I'm glad I read more than just the beginning sentence there, because otherwise, I'd've been convinced that this was a real life "Catholicism, Wow!!" campaign.

edited 12th Apr '13 6:30:03 AM by 0dd1

Insert witty and clever quip here. My page, as the database hates my handle.
Greenmantle V from Greater Wessex, Britannia Since: Feb, 2010 Relationship Status: Hiding
V
#23: Apr 12th 2013 at 6:58:41 AM

Such was the upheaval that some Catholic groups, like the ultra-traditionalist Society of St Pius X, and the sedevacantists, who argue the seat of the Bishop of the See of Rome has been empty since the death of Pius XII because every holder since has been a Modernist heretic.

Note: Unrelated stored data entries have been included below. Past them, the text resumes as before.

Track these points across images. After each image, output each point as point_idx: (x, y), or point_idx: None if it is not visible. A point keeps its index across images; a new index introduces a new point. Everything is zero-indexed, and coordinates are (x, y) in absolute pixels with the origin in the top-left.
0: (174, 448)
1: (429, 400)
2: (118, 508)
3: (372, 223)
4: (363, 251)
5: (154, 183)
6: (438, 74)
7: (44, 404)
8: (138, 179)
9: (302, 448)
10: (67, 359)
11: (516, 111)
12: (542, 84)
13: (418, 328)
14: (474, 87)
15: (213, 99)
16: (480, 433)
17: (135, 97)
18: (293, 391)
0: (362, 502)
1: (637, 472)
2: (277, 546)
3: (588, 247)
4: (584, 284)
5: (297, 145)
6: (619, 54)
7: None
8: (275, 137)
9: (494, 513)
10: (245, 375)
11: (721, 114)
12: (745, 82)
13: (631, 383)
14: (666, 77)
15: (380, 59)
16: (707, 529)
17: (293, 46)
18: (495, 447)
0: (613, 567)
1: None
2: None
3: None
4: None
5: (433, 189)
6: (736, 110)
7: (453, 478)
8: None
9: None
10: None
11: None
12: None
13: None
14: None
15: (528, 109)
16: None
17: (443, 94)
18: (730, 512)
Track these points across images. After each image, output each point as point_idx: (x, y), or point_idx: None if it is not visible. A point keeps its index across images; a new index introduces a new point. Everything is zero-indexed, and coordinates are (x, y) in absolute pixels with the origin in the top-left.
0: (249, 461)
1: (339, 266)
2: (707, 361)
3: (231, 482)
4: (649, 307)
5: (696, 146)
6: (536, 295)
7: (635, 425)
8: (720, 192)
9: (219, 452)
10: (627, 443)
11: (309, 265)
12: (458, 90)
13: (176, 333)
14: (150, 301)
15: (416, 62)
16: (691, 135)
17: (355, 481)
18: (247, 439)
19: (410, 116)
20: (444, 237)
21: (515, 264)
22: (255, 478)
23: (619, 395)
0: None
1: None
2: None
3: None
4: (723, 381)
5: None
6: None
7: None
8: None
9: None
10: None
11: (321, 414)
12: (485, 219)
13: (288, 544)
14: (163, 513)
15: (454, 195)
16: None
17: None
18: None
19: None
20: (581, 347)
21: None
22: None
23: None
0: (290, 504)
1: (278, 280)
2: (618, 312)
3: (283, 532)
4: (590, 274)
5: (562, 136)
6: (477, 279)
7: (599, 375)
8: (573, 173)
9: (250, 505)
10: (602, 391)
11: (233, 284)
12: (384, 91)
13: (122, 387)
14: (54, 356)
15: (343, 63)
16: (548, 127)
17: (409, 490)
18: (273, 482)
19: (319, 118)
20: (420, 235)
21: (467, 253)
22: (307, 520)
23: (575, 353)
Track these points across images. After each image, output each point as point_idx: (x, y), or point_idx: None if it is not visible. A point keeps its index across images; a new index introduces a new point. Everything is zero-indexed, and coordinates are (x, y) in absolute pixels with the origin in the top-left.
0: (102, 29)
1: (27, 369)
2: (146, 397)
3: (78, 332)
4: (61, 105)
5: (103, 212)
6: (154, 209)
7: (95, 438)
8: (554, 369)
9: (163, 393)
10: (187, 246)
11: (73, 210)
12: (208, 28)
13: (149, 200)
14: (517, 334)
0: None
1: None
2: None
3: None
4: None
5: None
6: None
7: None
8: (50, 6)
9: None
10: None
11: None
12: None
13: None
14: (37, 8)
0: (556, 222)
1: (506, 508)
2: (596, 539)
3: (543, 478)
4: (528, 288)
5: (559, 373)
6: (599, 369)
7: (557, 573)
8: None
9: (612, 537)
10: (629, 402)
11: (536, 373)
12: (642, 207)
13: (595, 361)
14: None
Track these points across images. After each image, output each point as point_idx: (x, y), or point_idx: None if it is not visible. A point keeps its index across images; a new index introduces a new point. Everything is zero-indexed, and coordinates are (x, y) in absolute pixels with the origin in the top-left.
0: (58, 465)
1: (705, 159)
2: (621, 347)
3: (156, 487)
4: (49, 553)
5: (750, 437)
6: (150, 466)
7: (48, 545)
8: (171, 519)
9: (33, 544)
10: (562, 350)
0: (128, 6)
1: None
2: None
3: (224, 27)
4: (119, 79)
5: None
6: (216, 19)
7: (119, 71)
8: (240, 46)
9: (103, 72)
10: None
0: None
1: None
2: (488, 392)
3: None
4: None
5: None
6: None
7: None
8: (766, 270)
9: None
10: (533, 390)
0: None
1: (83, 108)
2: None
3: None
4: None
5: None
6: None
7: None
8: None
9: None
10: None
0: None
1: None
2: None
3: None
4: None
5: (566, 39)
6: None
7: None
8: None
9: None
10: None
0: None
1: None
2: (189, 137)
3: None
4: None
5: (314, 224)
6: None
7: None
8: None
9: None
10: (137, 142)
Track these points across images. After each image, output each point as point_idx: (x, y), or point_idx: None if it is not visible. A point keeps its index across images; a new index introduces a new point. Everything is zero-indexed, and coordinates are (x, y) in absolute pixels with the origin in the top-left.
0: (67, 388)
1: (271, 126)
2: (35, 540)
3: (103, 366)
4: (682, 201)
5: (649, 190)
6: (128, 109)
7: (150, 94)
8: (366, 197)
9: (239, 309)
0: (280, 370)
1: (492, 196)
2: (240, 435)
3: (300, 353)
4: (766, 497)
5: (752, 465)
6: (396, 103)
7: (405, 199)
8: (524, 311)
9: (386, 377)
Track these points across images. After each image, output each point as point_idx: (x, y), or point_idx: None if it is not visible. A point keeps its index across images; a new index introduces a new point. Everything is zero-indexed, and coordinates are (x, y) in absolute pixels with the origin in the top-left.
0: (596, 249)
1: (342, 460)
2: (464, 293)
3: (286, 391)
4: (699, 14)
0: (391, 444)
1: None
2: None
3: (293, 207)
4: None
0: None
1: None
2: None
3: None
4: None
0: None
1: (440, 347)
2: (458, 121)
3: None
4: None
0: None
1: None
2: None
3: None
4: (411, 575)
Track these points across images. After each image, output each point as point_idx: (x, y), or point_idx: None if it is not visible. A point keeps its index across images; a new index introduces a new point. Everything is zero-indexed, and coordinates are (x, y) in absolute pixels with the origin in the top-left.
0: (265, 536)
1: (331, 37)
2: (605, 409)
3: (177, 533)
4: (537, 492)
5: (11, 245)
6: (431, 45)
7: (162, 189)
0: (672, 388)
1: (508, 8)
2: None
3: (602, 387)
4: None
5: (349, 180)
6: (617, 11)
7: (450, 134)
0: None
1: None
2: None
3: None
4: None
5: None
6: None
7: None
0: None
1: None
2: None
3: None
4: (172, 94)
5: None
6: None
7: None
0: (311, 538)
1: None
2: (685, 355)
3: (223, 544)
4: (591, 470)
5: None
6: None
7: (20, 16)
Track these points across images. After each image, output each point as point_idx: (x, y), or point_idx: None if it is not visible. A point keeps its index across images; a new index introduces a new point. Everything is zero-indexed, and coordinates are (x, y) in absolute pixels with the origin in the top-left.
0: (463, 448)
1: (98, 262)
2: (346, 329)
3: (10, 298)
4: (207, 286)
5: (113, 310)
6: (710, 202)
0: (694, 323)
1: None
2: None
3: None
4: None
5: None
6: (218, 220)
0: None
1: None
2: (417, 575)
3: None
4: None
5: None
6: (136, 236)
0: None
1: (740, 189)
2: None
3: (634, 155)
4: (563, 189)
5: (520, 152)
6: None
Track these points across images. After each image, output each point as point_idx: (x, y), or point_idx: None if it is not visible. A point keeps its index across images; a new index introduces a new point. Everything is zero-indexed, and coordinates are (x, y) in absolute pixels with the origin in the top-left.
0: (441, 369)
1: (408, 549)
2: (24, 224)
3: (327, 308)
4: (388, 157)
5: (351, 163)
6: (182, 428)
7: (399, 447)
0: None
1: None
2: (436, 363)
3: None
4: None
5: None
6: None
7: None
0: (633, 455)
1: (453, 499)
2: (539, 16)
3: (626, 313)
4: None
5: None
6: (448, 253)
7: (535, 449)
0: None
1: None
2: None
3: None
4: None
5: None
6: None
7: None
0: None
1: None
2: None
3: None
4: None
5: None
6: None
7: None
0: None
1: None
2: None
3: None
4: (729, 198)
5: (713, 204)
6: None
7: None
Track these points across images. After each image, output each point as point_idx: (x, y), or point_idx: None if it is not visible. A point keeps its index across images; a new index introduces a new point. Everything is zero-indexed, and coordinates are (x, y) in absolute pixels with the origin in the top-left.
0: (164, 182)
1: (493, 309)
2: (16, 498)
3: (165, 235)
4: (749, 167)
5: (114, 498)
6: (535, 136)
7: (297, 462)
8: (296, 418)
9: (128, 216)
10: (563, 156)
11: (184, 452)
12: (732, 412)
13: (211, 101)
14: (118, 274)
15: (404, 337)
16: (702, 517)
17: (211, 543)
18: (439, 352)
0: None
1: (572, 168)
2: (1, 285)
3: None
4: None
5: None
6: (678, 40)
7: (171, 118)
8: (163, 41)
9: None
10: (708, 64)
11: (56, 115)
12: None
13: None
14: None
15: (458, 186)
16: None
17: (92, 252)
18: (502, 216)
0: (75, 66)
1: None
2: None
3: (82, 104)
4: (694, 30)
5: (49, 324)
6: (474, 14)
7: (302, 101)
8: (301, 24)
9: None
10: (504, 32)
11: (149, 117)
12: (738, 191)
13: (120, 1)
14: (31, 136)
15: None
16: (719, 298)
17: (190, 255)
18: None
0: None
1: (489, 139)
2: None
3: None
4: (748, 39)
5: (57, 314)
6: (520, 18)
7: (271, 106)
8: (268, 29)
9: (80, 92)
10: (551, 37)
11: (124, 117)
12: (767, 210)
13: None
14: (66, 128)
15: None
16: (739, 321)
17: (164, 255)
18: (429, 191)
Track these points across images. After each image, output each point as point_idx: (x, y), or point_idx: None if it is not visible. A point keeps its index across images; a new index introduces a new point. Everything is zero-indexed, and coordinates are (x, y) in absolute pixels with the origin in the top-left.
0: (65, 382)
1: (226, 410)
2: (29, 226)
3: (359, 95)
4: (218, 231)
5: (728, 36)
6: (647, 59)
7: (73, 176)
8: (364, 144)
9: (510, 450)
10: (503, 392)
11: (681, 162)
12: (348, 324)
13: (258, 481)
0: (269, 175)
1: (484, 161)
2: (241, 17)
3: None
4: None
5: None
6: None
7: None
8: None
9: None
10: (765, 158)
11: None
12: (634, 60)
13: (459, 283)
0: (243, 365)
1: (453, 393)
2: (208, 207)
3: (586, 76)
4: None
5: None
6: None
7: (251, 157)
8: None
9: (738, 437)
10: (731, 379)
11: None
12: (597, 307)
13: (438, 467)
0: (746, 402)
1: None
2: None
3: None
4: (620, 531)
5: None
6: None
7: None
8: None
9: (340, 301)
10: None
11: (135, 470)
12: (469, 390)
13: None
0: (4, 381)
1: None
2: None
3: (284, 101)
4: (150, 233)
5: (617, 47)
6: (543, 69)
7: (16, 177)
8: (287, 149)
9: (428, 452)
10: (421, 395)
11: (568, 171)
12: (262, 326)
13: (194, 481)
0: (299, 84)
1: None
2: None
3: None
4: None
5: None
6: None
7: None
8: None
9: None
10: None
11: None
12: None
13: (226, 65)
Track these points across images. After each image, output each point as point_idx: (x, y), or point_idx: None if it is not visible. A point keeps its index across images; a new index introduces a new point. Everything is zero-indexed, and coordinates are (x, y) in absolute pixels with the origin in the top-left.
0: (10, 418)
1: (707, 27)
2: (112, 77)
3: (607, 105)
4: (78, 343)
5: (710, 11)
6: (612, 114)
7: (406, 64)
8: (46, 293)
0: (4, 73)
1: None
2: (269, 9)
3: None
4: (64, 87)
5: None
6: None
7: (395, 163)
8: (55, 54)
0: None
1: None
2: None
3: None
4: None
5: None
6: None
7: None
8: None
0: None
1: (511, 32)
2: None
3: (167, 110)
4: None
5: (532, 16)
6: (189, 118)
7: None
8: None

Yep, Fundamentalism isn't just a Protestant thing — Catholics have Fundamentalists, too.

Keep Rolling On
Carciofus Is that cake frosting? from Alpha Tucanae I Since: May, 2010
Is that cake frosting?
#24: Apr 12th 2013 at 7:03:32 AM

Well, not literally — The Fundamentals, the book that inspired Christian fundamentalism, is very much Protestant in nature.

But we have our share of... interesting characters, that much is true.

But they seem to know where they are going, the ones who walk away from Omelas.
Greenmantle V from Greater Wessex, Britannia Since: Feb, 2010 Relationship Status: Hiding
V
#25: Apr 12th 2013 at 7:29:18 AM

I know. I've read a few when I used to read the Daily Telegraph comments online — such as an Anglican (or was he agnostic or atheist?) who had a conversion and became a very Conservative Catholic.